Holmes is, incidentally, very much one of these “gentlemen” here; she ostentatiously refuses Mortimer’s offer of a “generous” reward, insisting that his fees are “on a fixed scale, except where I remit them altogether”. Of course, he is in fact quite happy to accept a rather large sum at the end of the film, which rather undercuts this! This is very much the Sherlock Holmes film that Kingsley Amis’s Jim Dixon would have written.

Oh, and I love the way that everyone pronounces “Devonshire” as “Devonshaaah”!

It’s a joy to see John Le Mesurier as Barrymore but then, of course, it’s a joy to see John Le Mesurier in anything. And, much as Francis de Wolf may be playing Mortimer in a slightly red herring-ish sort of way, it’s obvious that Stapleton is a baddie as soon as we see him. Bishop Frankland, on the other hand, is a figure of pure comic relief, and reminds me very much of the sort of pomposity-puncturing absurd authority figure soon to be seen in the likes of Beyond the Fringe and the rest of the “satire boom”. There’s a particularly hilarious camp moment, played dead straight, where Holmes assures this bibulous, forgetful old dunderhead that he, Holmes, is “fighting evil, as surely as you do”.

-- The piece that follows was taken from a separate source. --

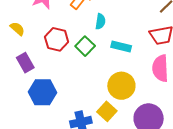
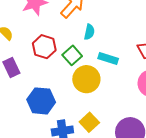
yellow circle: (121, 86) -> (86, 79), moved
blue hexagon: (42, 92) -> (41, 101), moved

The adventures of Watson and Sir Henry as they encounter the escaped convict on the moor leads Sir Henry to start having those heart palpitations that the plot occasionally requires. Watson, of course, prescribes the traditional Hammer remedy of brandy. What else? And, given the amount of alcohol we see being drunk, most of the characters in this film must spend a fair amount of the time half-cut.

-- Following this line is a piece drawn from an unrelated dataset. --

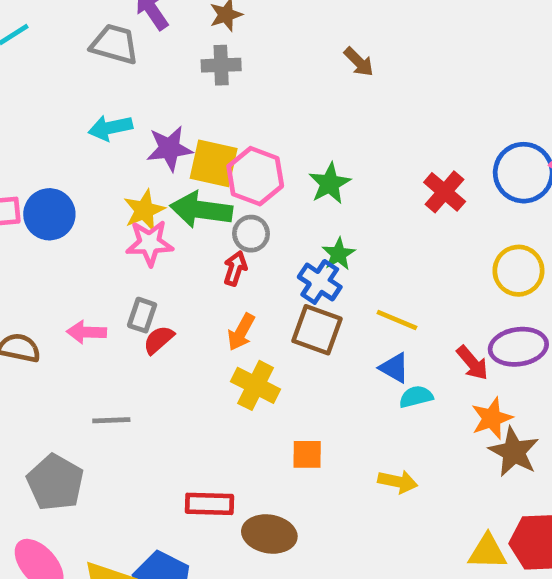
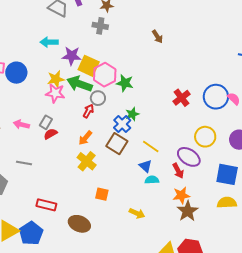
green star: (330, 184) -> (125, 83), moved, turned 30
purple ellipse: (518, 347) -> (189, 157), moved, turned 30
red rectangle: (209, 504) -> (46, 205), moved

I love Holmes’ absurdly dramatic behaviour here; threateningly brandishing a dagger around in front of Mortimer, casually announcing his survival from the collapsing mine, and being deliberately rude to Sir Henry just so he can use him as bait for his final trap for Stapleton.

The conclusion is dramatic, although there is an extra twist from the book; Stapleton’s daughter (as she is here), here named Cecile, is a deliberate conspirator who relishes taunting Sir Henry at the climax, and it is she, not Stapleton, who drowns in the mire.

Another enjoyable Hammer, this, although the format is now becoming amusingly familiar.